Sometimes we get so wrapped up in the day-to-day and we forget why we do the things we do to begin with. This scenario is analogous to the online marketing world presented before us today. The daily evolving world of social media has taken over our lives. Everything we do, from getting food (find the menu on Menupages, order from Seamlessweb, review on Yelp) to walking the street (check Google maps for where that bar is, check-in with FourSquare, I’m the mayor!) has become a social web experience.
The marketing world, trying to keep up, has put most of its attention on getting their content in the social stream. Getting users to share their content is the ultimate goal of any current marketer. Is this the right approach?
I’ll be attending a unique conference this week created by well-known video blogger and web 2.0 personality Loren Feldman. The Audience Conference dares us to disconnect from our world of sharing and asks us to focus on the quality list of speakers and presentations at hand. Laptops are discouraged (if not banned). There won’t be any official live blogging. There won’t be a live feed. The goal is not to share this conference but to experience it like we used to experience things before the online social explosion.
Focusing on our audience is something that us marketers might have lost over the past few years (if we ever really had it to begin with). Going back to basics may be the best way to solve this problem. There are still a few seats left at The Audience Conference if you have an interest in going.

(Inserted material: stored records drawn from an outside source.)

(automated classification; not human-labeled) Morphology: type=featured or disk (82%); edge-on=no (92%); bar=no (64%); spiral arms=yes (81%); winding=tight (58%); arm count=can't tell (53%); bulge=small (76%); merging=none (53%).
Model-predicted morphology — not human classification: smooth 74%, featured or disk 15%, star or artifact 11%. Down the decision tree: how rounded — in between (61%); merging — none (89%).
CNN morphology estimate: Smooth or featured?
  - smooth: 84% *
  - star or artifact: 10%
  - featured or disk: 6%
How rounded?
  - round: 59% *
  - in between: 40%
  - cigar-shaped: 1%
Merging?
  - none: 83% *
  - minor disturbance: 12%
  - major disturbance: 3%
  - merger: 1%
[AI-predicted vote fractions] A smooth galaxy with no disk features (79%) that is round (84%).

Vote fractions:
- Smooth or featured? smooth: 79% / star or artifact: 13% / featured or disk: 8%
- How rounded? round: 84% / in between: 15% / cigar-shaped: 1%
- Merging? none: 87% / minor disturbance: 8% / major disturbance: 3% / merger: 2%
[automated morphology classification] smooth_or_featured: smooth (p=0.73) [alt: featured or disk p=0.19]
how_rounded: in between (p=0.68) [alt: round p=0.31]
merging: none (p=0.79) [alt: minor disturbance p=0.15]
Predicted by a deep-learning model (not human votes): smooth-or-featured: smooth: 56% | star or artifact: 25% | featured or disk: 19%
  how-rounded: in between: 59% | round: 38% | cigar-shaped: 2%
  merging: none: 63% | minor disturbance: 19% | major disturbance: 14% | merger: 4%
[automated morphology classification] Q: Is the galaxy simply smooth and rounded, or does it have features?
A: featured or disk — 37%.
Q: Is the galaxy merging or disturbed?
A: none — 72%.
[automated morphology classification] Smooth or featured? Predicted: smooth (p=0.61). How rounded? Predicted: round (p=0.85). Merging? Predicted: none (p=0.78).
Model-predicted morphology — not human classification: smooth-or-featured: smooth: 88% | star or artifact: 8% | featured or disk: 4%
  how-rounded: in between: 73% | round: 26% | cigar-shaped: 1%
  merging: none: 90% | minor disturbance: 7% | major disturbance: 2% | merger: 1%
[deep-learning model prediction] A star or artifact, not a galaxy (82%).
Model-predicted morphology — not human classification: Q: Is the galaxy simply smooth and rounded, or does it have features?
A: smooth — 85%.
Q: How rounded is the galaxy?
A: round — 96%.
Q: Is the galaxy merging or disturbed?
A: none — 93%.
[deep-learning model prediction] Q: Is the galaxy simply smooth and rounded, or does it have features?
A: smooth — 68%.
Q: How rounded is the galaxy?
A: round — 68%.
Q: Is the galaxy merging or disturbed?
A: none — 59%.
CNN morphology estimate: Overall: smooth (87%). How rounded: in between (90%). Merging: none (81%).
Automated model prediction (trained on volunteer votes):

2 Responses to The Audience Conference Dares Us to Listen
Yehuda Farkas
November 24th, 2009 at 2:30 pm
I tried this last year. It’s called going “off the grid” or an “off the grid vacation.” I went skiing in a very remote area for a four day stretch. No cell phone coverage, no blackberry or PDA use, and no up-to-the-minute updates. Even land-line phone use was scarce.
I have to say, I had a great time. I can back relaxed, invigorated, and was actually excited to return home. Sounds great. What a joy. Why wouldn’t we all do this, you might wonder?
A patient of my died, I had a flood in my house, and because I was not checking my e-mails, I wasn’t aware that someone was using my credit card, it had been stopped, and wouldn’t work on my trip home.
So what’s the lesson here? Technology sucks, to a degree. We all remember those days when we went without a cell phone, or had to chug around a monster laptop that only had an internet connection through a dial-up line in a hotel. However, we live in a world where doing business is a 24 hour a day operation. If we want to exist in the current, we need to utilize the technology that exists, every waking second of the day. Even if that means answering an SMS message at 4:23am.
Help? Hacked and stuck with Verizon
August 13th, 2010 at 6:04 pm
I have a real stalker who happens to be an IT for a software company. Before I knew what was happening, besides for the physical stalking, he was in my account and my droid. Verizon admitted my phone had been hacked and “cleaned” did a hard reset. A new gmail account, a new phone number. You probably know, that didn’t help me, and that didn’t detur him. I have only been with verizon less than two months and have a $1500 bill (after they gave me a credit and I have made payments) I have pleaded, argued, cried. They admit to the problem, and the mistake, even the hacking, they just claim there is nothing more they can do. I am not safe with the phone, and can not get out of the contract (22 months remaining) Or can I? and since the hacker changed my account settings (friends and family settings etc. causing phone calls that should have been free to cost, do I have any other options?)